La fin du conte beaucoup la connaissent, si ce n’est la France entière. La terre entière, même. La classe du 20e arrondissement monte les marches de Cannes, fait la fête sur la plage du Majestic, rencontre les plus grands du monde du cinéma et se font remettre la palme d’or par Robert de Niro et Sean Penn, président du jury, lequel a voté à « l’unanimité » pour ce film. « Quand on a annoncé le vainqueur, j’ai pas compris avec l’accent de Sean Penn. Puis j’ai vu Laurent et François debout, et j’ai compris », raconte Burak, les yeux qui pétillent encore.

Le jeune acteur dans « son costume acheté pour l’occasion », et sa bande potes se retrouvent à la une des quotidiens, des hebdos, enfin, des mensuels. Les flashs ne cessent de crépiter. A Paris, les parents n’en reviennent pas. Le président Sarkozy pointe son nez et les félicite. Mais pas le temps de faire la fête dans les night-clubs cannois, alors elle aura lieu dans le car, sur la route du retour.

C’est là où le conte dérape un peu. Où il prend de mauvaises tournures. A Paris, lorsque la troupe rentre au collège. « Des dizaines de journalistes, à la descente du car, nous tiraient de partout. Ils voulaient une photo, une interview. C’était de la folie ! » lance Burak, dans la suite logique de son récit parfaitement cadré. Et d’ajouter : « Cannes et le festival, c’est une chose. Mais à Paris, ce n’est pas du tout pareil. » Une véritable émeute dès la sortie du car.

Dès lors, la production et l’académie prennent des précautions. On conseille aux élèves d’éviter d’évoquer les parents et interdit à la presse de les rencontrer avant la sortie officielle du film, le 24 septembre. On calme le jeu qui aurait pu mal tourner. Mais sur le revers de médaille, il n’y a pas que l’engouement médiatique qui tourne à l’acharnement. Il y a aussi les remarques peu glorieuses des camarades et de certains profs, sans doute jaloux. « Dès que, par exemple, je fais tomber un crayon ou demande un truc à mon camarade, le prof dit : ça y est, il a prit la grosse tête celui-là », rapporte Burak.
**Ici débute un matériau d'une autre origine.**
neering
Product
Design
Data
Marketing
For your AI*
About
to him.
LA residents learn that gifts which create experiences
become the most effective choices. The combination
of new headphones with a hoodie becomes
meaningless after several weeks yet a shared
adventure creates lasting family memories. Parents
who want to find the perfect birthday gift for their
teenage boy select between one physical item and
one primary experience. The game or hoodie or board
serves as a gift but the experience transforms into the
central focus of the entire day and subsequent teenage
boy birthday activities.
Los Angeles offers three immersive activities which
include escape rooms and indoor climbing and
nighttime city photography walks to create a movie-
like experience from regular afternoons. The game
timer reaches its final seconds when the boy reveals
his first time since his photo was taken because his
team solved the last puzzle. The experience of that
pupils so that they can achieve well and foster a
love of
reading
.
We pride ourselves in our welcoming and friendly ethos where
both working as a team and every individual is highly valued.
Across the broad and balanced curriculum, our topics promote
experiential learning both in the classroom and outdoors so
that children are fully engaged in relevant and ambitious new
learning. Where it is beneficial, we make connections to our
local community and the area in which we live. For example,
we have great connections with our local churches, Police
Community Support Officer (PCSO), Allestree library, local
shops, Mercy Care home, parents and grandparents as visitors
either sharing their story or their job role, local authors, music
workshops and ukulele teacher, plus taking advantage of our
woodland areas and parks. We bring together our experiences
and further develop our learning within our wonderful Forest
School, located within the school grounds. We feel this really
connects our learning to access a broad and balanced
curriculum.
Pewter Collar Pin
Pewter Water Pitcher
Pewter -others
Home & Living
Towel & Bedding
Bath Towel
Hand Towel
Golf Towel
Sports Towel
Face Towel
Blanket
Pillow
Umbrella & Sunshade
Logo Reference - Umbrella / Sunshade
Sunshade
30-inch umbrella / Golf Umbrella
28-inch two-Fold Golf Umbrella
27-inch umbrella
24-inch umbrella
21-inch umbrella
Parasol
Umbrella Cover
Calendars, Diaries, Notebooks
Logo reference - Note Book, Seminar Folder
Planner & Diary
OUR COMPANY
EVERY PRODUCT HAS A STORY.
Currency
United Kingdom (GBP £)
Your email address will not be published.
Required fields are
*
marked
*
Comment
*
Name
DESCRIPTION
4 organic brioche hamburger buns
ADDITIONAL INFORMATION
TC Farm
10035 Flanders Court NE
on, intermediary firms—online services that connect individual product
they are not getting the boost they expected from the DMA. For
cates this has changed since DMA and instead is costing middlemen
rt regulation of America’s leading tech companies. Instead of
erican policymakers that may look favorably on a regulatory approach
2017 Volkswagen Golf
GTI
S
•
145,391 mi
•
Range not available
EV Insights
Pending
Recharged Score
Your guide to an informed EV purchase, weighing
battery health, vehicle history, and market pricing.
Trente-neuf minutes plus tard, Burak, face à son Coca, reprend sa respiration. Il peut alors refermer le premier volet de son récit et s’envoler « dès vendredi » (de la semaine dernière) pour la Turquie où il sera, c’est sûr, reçu comme un héros. Le garçon, dans son pays natal, pourra se reposer avant de replonger dans l’euphorie en septembre, lorsque qu’« Entre les murs » sortira en salles. Ensuite, à part « faire un bac scientifique », c’est encore un mystère.